Afinal, de quem são as canções

Cézar Veronese, Professor do CPV Vestibulares

Exigências, manias, obsessões e impasses são inseparáveis tanto do artista quanto do homem João Gilberto. Mas dessa vez sua exigência vai além dos caprichos de uma criança pirracenta e se justifica plenamente. João acaba de ganhar na Justiça o direito de posse das matrizes de seus primeiros quatro antológicos discos.
Matrizes é o nome dos tapes originais em que foram feitas as gravações e que são usados para a reedição de um disco. A Justiça concedeu-lhe os direitos após o artista dar garantias de que estes serão depositados em um estúdio capaz de preservá-los em perfeitas condições. Os tapes pertencem à EMI-ODEON, na qual foram gravados os quatro primeiros discos de João Gilberto.
A briga se arrasta há anos pelo óbvio e escandaloso motivo de que a gravadora não relança esses discos. Por outro lado, como detentora legal dos direitos sobre os mesmos, impede que os mesmos sejam relançados por outra gravadora. E quem dança na história, além do artista, é o público, que permanece proibido de adquirir exemplares de quatro discos em que, passemos o pleonasmo, todas as faixas são obras-primas da moderna música popular brasileira.
O quiproquó lança luzes sobre uma questão a ser pensada: é correto uma gravadora ou uma editora deter os direitos autorais de uma obra quando não quer relançá-la, apesar do reconhecido valor da obra em questão? Vejamos outros exemplos.

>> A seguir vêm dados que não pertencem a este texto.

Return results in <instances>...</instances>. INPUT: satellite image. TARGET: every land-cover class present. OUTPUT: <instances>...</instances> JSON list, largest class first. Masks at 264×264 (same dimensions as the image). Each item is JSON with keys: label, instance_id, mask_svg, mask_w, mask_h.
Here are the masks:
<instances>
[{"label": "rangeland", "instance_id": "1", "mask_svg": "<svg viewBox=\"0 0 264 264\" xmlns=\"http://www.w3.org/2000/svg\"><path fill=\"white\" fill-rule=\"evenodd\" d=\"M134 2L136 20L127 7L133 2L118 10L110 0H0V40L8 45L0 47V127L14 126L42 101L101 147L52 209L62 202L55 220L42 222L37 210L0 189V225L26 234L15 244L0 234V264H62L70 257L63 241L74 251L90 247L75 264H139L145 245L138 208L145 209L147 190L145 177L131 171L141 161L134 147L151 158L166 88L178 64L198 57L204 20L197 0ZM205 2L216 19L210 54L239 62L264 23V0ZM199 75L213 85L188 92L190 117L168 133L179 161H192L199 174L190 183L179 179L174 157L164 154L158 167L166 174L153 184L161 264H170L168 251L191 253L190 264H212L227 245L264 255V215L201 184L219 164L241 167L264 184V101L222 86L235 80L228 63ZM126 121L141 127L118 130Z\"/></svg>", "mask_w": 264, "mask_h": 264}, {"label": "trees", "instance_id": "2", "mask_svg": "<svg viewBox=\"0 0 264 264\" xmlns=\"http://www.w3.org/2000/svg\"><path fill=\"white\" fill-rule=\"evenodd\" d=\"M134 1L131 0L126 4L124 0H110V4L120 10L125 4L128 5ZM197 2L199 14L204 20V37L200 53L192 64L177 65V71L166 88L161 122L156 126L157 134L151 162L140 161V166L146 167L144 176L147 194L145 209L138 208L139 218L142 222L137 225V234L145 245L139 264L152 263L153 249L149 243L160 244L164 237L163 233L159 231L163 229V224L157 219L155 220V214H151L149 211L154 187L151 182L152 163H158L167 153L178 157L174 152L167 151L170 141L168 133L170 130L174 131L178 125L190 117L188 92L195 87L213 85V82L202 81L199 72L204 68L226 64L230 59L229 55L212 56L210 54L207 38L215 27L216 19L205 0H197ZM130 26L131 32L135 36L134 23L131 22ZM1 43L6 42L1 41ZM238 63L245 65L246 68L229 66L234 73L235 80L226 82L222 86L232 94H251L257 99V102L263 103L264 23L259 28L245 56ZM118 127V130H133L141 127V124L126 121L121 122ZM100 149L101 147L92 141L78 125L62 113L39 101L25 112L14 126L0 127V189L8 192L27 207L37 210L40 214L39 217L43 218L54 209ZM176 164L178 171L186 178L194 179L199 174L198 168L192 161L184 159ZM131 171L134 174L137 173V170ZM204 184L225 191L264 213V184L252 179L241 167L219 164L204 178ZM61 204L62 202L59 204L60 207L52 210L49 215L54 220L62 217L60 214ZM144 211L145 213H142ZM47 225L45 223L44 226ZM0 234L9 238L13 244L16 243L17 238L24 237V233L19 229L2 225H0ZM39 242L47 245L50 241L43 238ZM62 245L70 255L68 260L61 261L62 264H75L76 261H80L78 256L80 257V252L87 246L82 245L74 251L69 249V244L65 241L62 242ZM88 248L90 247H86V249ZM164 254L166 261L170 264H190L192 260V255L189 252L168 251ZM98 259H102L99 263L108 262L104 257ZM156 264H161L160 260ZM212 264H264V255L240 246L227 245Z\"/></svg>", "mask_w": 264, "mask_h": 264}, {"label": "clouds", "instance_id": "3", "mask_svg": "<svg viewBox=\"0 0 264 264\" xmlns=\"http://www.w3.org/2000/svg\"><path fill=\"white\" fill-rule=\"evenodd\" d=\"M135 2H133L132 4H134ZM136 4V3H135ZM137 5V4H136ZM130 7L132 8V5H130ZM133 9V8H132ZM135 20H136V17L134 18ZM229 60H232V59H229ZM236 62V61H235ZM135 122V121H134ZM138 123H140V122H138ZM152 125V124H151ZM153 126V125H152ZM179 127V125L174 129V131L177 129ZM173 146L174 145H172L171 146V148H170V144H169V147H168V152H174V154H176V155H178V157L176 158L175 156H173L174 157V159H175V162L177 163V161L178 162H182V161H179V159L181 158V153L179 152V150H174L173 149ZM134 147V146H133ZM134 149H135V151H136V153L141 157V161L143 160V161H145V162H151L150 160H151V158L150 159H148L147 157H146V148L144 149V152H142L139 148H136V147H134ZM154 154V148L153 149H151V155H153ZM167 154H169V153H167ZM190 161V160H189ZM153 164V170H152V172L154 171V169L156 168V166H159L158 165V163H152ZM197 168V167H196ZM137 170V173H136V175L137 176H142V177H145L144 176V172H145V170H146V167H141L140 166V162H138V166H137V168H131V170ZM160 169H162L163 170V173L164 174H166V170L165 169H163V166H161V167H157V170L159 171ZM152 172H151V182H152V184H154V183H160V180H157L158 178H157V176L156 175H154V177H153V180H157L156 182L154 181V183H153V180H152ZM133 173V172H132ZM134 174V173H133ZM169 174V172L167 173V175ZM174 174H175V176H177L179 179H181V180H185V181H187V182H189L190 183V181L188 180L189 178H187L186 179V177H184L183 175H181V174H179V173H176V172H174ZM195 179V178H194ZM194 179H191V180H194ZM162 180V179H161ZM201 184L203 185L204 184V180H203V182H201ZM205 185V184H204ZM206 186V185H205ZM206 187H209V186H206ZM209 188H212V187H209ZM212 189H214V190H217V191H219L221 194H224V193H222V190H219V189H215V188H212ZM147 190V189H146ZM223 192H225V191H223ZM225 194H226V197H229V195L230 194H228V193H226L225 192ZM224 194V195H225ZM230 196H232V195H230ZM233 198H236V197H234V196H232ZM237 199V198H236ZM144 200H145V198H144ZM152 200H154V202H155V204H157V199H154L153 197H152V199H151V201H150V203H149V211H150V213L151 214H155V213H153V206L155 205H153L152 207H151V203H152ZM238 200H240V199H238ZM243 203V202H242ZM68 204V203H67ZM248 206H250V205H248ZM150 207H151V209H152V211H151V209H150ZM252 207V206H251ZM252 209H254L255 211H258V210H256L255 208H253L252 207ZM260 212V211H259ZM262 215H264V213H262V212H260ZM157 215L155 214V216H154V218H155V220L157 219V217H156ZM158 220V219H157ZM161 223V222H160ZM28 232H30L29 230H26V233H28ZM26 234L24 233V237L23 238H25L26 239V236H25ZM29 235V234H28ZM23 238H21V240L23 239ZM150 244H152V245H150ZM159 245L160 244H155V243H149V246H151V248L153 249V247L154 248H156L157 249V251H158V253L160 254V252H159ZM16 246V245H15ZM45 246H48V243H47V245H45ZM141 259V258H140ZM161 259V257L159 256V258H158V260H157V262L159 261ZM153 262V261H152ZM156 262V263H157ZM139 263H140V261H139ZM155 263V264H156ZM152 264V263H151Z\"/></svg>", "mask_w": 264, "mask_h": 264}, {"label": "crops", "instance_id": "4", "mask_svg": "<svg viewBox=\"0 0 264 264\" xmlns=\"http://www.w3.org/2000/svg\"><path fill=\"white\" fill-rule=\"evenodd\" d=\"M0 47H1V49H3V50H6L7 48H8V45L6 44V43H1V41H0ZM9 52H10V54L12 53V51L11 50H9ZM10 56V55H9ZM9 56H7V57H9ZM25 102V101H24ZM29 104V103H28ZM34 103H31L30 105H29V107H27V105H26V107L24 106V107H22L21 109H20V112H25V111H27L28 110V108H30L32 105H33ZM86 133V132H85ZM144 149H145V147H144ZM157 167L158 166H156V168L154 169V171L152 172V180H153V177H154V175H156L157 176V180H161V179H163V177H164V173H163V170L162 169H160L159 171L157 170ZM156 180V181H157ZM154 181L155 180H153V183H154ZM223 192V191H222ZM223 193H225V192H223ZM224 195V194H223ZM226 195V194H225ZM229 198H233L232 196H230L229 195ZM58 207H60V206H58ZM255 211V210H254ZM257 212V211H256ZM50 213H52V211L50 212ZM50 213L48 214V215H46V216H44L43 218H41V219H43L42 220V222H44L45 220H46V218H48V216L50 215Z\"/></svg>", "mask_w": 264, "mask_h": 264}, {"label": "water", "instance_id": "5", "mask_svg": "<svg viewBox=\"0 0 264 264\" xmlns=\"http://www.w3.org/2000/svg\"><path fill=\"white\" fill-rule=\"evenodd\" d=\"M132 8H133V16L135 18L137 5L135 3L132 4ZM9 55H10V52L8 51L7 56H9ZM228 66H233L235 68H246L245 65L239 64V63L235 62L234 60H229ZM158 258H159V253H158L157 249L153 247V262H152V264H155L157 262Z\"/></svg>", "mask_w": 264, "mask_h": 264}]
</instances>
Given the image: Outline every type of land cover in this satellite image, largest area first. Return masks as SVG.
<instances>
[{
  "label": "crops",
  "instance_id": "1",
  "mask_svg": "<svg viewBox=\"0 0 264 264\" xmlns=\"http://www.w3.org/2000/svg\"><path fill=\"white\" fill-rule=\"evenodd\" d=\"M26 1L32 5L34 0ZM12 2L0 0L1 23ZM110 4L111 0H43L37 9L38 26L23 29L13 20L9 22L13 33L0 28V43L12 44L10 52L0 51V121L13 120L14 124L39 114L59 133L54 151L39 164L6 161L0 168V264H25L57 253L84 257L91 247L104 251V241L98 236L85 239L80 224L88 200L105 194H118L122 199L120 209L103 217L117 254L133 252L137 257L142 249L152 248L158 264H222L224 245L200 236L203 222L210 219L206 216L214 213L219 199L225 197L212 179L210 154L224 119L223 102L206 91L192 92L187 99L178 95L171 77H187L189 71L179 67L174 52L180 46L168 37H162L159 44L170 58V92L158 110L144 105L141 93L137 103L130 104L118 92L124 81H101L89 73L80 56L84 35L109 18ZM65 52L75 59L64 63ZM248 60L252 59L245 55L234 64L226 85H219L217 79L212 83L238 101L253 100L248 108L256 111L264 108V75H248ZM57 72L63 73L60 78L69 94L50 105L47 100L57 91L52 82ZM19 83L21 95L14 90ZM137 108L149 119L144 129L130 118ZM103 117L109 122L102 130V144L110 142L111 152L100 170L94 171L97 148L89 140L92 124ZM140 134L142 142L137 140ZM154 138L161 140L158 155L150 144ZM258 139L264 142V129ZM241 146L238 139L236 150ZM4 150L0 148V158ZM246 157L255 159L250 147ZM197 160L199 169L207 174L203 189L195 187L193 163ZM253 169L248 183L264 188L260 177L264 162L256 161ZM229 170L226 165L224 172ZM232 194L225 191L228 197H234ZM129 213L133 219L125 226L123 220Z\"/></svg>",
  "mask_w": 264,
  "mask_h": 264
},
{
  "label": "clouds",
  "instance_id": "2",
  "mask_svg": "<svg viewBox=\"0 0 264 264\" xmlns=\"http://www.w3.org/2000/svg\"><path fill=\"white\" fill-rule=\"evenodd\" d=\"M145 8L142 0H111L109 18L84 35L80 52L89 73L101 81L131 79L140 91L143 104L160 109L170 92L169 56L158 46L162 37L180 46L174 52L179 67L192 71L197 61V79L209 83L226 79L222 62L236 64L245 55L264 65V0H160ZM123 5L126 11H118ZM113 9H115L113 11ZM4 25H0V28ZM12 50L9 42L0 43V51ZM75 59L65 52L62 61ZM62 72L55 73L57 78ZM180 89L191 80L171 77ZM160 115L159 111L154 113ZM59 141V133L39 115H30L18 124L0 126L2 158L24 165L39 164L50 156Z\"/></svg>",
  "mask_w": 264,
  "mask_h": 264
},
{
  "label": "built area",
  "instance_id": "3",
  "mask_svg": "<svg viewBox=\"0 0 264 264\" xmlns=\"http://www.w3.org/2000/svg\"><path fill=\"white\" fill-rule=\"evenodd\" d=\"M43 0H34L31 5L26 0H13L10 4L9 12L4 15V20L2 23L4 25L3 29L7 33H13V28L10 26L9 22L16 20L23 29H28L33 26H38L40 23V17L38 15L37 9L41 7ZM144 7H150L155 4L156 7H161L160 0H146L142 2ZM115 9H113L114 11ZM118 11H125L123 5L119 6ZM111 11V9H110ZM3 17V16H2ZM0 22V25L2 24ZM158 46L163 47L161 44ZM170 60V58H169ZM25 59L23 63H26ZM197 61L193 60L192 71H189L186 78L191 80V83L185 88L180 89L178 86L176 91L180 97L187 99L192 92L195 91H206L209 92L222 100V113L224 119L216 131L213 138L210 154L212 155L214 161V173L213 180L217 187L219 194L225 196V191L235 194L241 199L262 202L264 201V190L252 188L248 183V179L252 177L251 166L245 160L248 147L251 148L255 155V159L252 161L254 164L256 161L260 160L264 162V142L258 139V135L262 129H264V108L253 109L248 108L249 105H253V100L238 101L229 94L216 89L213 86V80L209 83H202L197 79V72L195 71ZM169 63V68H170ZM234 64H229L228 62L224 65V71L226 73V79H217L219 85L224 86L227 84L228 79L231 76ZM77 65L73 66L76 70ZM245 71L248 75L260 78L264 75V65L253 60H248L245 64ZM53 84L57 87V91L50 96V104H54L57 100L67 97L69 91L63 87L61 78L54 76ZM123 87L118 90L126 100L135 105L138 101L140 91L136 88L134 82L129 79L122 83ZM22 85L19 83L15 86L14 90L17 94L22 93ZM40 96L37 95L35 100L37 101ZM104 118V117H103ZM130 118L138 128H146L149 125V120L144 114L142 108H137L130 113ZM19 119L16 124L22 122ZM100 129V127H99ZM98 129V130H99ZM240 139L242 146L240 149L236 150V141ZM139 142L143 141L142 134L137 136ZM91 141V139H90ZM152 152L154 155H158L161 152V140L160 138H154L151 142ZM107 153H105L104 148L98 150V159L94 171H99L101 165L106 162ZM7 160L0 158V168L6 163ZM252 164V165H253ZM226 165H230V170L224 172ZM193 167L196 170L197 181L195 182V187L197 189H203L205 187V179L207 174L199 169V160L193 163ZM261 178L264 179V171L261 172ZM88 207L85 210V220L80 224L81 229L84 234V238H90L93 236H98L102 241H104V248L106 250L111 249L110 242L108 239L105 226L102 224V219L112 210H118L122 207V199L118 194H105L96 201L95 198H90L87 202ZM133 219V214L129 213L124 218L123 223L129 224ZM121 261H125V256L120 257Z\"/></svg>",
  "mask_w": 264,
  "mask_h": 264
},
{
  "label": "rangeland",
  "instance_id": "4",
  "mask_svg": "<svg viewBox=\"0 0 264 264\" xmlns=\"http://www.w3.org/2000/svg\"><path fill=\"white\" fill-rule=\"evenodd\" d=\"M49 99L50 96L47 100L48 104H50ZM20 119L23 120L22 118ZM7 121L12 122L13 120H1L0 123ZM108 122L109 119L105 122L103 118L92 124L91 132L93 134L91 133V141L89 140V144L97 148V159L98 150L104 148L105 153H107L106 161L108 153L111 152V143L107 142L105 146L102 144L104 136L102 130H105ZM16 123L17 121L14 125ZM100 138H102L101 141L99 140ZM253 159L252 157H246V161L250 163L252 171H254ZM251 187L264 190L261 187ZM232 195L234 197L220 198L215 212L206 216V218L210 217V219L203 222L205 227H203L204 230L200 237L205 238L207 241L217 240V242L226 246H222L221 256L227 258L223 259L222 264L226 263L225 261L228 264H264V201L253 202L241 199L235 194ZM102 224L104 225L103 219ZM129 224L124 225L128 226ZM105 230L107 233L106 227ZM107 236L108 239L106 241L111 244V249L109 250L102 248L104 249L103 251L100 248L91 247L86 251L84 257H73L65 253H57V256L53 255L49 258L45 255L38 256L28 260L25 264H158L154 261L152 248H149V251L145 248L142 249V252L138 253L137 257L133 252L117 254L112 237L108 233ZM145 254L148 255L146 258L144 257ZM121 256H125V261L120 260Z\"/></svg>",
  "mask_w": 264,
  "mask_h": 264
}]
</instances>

Em 2008 a Universal Music lançou uma caixa com 17 discos de Ney Matogrosso. Nela estão, entre outros, o disco ÁGUA DO CÉU – PÁSSARO, primeiro trabalho solo do artista, de 1975, esgotado há mais de 30 anos. O público ficou privado durante décadas desse disco excepcional e hoje, se desejar adquiri-lo, terá que desembolsar 400,00 para comprar a caixa com os 17 cd’s. E quando esta se esgotar? SOL NEGRO, de Virgínia Rodrigues, é um dos discos mais magníficos das últimas décadas. Permanece fora de catálogo há anos, não toca no rádio e a cantora não tem espaço em programas televisivos!
A MANIPULAÇÃO DO PÚBLICO (POLÍTICA E PODER ECONÔMICO NO USO DA MÍDIA), de Edward S. Herman e Noam Chomsky, é uma minuciosa análise do caráter tendencioso da mídia norte-americana na cobertura de conflitos e guerras, variando o enfoque de acordo com a posição do país envolvido, isto é, quando ele é ou não aliado da política dos EUA. É uma leitura mais do que obrigatória para qualquer cidadão que se pretenda informado. No Brasil, o livro foi lançado em 2003, esgotou-se e nunca foi reeditado. Também de 2003, em primeira, única e esgotada edição, é O FANTASMA DO REI LEOPOLDO, de Adam Hochschild, um dos maiores livros já escritos sobre o colonialismo na África.
Recentemente, os herdeiros de Graciliano Ramos se recusaram a renovar o contrato com o diretor Sylvio Back sobre os direitos de filmagem do romance ANGÚSTIA. O diretor possui os direitos há dez anos e não realizou o filme. Ao mesmo tempo, impediu que outro diretor transpusesse o livro para as telas.
A lei do direito de publicação deveria ser revista. Se o editor mantiver a obra fora de catálogo por um determinado período, digamos, por exemplo, cinco anos, o artista ou os seus herdeiros deveriam ter o direito automático de romper o contrato. Assim, público e artista não provariam a “imensa dor” de ficarem desafinados.